## Given exercise 1
From the passage on government capital expenditure below, extract the text from "In numbers: There" up to and including "10.7 trillion in FY23.".

## Passage to read
In numbers: There has been no increase or decrease in the taxation for individuals or corporates. However, the government has proposed a 35% increase in capital expenditures going to up to Rs. 7.5 trillion in FY23. This when combined with the capital expenditure of the states can go up to Rs 10.7 trillion in FY23.

Why is government capital expenditure even important?

As per theories in economics, when the government spends on capital expenditure then it triggers an increase in private spending which in turn creates jobs and increases consumption. Therefore, the idea is that when the government spends Rs.1 on Capex then the increase in GDP will be more than Rs. 1. This is called the fiscal multiplier or the multiplier effect. As per the article “Fiscal Multipliers in India” by Sukanya Bose published in The Journal of Applied Economic Research, the Capital expenditure multiplier in India could be as high as 2.45. This means that for every rupee spent by the government on Capex, India’s GDP could rise by Rs. 2.45 (given everything else is constant). This concept of a multiplier effect makes Capex expenditure by the government a critical factor for the sustainable GDP growth of a country.

## Given exercise 2
Extract every line of the entries below that contains the string "right", matching case exactly.

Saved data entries

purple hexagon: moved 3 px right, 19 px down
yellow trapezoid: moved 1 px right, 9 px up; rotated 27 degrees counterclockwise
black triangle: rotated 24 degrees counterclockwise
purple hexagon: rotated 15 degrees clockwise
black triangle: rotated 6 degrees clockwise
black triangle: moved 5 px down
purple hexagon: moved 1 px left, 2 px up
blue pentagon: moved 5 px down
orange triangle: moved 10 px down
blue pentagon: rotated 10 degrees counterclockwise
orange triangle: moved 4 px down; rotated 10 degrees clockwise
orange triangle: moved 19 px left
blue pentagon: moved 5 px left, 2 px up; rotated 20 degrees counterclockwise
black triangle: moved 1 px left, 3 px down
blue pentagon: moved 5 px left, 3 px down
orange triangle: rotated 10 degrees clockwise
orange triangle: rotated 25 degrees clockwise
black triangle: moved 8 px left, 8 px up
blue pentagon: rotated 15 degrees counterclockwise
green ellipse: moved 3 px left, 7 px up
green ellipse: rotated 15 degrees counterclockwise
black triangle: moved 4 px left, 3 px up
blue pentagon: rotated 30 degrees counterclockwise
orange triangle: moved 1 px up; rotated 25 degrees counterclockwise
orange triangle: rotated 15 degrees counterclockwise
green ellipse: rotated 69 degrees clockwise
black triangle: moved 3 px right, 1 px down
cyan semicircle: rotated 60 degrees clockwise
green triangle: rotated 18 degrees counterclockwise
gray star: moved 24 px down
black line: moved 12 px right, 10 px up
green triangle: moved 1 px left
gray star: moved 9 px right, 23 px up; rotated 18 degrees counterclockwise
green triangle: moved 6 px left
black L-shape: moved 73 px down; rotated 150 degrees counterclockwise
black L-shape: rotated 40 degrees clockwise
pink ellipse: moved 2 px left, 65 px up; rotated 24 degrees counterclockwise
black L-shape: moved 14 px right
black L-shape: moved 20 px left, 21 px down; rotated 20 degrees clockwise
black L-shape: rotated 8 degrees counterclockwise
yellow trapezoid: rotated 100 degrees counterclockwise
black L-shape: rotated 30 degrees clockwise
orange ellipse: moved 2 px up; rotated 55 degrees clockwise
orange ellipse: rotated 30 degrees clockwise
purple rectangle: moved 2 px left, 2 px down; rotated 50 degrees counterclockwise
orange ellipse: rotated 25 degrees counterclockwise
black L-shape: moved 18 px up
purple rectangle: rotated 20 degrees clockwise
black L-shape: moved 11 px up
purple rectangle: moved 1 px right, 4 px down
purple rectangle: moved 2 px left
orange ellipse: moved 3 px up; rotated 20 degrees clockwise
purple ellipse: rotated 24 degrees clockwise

## Written reply 1
In numbers: There has been no increase or decrease in the taxation for individuals or corporates. However, the government has proposed a 35% increase in capital expenditures going to up to Rs. 7.5 trillion in FY23. This when combined with the capital expenditure of the states can go up to Rs 10.7 trillion in FY23.

## Written reply 2
purple hexagon: moved 3 px right, 19 px down
yellow trapezoid: moved 1 px right, 9 px up; rotated 27 degrees counterclockwise
black triangle: moved 3 px right, 1 px down
black line: moved 12 px right, 10 px up
gray star: moved 9 px right, 23 px up; rotated 18 degrees counterclockwise
black L-shape: moved 14 px right
purple rectangle: moved 1 px right, 4 px down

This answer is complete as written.